Segment Start: MATERIAL PROVIDED

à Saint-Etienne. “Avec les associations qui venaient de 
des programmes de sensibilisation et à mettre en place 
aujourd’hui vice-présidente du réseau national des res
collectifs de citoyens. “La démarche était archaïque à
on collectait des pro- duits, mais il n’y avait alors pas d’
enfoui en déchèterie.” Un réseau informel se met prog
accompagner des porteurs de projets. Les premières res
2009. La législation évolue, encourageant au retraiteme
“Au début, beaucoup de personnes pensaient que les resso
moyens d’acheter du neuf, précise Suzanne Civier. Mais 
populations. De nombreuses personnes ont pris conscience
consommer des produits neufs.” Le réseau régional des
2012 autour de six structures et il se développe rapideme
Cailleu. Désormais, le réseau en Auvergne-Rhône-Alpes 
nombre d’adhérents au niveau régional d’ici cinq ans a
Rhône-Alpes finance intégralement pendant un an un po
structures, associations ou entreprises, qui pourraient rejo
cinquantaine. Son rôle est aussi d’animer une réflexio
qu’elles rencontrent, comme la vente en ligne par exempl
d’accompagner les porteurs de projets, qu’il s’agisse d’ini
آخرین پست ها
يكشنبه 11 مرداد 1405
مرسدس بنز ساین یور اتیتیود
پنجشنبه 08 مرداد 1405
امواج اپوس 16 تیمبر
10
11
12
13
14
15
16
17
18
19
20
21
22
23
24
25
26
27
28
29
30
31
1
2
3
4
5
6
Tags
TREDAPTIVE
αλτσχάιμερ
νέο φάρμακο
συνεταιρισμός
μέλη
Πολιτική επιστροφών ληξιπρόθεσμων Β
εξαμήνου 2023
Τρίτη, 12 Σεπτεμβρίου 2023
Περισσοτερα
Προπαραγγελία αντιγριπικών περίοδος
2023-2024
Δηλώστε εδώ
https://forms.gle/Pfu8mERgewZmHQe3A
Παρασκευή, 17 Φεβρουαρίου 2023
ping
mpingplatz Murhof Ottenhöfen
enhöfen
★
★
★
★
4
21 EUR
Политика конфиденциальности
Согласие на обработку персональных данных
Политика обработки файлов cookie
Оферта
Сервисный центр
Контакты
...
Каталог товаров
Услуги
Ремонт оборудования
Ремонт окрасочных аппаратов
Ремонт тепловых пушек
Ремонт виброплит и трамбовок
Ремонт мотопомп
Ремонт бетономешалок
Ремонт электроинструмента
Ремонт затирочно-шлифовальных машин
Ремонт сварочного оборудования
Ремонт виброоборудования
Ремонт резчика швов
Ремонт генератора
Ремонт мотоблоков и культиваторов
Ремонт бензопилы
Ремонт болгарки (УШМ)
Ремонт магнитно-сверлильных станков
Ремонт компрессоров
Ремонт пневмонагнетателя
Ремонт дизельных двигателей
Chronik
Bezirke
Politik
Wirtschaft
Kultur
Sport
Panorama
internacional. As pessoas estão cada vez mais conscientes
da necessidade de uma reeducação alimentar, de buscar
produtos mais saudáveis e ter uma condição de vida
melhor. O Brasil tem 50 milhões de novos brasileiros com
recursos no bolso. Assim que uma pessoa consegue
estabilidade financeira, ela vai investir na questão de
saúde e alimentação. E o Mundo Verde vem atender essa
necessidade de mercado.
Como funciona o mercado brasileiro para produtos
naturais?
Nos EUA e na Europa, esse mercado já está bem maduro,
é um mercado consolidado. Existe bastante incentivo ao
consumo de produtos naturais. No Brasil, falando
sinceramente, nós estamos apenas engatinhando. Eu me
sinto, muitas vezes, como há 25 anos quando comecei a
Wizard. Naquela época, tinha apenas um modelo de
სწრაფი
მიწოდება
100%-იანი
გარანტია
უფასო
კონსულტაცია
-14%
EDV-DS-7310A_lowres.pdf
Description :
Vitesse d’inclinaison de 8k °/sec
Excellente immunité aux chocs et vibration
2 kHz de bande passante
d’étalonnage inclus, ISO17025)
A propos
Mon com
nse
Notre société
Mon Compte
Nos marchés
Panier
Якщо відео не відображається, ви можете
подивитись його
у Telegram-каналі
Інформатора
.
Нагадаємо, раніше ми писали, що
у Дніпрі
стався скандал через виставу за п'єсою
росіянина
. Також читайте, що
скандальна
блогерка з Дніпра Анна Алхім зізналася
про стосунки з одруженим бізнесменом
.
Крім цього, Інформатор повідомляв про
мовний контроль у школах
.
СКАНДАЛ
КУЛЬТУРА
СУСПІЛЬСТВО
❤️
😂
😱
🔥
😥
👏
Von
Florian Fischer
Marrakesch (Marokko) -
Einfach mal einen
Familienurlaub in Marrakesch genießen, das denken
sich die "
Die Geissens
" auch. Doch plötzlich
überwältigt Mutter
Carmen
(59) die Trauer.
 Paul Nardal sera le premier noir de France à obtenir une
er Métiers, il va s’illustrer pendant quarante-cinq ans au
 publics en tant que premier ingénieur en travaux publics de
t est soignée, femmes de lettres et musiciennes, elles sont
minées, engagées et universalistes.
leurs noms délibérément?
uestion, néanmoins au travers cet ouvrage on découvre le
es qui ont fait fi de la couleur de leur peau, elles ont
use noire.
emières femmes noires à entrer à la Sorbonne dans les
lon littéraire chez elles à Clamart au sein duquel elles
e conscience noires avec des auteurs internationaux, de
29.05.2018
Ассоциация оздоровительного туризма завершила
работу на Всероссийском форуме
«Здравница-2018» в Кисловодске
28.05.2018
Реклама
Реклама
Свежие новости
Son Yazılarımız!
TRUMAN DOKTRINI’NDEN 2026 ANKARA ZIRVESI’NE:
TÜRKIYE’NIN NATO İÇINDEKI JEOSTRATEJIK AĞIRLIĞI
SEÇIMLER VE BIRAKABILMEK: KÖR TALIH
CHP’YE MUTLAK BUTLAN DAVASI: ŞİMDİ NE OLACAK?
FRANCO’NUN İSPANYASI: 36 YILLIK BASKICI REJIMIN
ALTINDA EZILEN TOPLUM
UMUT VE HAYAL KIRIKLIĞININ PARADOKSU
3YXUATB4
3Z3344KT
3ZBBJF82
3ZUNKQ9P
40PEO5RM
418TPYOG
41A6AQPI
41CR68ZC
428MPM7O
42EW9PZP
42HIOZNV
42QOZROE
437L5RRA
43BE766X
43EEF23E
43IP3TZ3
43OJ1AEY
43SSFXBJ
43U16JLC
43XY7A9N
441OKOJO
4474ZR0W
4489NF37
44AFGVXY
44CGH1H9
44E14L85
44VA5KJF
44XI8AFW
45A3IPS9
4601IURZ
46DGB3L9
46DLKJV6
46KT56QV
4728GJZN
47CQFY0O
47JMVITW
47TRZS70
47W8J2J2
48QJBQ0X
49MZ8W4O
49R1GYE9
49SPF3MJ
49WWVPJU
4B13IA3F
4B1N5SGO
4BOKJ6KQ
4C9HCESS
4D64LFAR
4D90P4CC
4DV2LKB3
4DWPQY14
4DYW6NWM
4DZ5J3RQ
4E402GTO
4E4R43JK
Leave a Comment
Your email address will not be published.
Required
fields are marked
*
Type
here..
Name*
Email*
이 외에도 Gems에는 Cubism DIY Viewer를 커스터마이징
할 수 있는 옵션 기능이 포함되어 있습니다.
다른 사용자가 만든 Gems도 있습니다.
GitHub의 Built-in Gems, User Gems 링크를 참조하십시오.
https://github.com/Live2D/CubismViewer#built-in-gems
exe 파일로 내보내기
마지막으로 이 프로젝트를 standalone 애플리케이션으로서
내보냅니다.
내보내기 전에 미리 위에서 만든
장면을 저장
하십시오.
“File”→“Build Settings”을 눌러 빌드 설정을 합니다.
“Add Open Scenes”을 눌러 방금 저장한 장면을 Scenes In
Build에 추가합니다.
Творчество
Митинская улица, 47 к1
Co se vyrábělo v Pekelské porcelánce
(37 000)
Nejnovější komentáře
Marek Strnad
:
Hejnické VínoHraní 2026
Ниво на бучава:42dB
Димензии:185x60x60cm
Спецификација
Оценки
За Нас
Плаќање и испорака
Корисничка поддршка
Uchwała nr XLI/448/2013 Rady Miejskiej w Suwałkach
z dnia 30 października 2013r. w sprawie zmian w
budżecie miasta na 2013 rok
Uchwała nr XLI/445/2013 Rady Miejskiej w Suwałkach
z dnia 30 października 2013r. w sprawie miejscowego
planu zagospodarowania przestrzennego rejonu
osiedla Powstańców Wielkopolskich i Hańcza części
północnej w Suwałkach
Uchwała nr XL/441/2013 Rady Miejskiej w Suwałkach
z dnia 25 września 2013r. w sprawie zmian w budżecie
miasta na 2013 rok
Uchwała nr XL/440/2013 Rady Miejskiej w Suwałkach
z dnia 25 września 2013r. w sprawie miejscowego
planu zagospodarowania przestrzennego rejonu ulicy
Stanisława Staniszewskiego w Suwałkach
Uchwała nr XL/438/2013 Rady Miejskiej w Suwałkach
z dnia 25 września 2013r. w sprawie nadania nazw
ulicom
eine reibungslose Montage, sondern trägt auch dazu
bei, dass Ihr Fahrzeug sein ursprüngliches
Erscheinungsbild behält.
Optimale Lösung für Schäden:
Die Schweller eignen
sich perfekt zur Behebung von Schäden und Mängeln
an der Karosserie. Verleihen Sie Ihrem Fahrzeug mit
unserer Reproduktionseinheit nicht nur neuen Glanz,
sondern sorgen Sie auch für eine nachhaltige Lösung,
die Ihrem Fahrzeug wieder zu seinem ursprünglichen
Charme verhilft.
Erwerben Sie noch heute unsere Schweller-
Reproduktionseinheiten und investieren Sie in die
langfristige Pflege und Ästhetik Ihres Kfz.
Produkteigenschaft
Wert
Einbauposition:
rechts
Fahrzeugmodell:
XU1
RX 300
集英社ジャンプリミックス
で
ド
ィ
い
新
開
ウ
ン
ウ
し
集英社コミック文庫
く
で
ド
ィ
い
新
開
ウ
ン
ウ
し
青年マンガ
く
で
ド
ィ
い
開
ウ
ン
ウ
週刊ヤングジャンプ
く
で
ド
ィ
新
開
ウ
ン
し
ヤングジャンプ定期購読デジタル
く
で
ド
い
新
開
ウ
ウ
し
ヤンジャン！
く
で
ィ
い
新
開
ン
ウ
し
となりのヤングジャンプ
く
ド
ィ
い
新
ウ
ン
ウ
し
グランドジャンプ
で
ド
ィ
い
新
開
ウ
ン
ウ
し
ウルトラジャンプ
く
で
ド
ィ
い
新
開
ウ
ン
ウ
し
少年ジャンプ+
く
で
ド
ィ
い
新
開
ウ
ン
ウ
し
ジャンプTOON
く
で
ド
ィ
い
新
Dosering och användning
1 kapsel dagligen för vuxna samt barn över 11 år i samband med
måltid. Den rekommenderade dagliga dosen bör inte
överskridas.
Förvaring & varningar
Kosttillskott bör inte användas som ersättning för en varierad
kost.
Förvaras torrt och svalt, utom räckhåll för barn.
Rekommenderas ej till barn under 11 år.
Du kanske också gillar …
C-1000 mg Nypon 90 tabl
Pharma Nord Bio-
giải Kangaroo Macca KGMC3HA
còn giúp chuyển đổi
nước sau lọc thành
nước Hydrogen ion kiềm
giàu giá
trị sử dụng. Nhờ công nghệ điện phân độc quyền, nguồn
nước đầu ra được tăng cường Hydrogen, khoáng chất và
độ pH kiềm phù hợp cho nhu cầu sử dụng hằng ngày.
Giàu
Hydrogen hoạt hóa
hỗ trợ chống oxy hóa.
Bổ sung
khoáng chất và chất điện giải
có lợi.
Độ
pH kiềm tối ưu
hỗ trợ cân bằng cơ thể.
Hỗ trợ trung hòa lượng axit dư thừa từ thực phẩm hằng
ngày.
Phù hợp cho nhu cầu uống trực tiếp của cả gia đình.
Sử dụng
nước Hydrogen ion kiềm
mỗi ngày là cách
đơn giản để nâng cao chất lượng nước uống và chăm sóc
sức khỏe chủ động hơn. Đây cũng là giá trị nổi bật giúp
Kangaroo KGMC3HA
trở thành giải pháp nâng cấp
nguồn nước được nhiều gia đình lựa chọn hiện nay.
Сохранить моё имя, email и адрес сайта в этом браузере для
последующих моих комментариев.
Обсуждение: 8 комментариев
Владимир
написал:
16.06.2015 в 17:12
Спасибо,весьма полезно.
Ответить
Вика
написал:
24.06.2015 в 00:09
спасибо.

Segment End: MATERIAL PROVIDED

_YOUR TASK_
Return every line from the records above that holds the word "thành".

_RESPONSE TO THIS TASK_
nước sau lọc thành
trở thành giải pháp nâng cấp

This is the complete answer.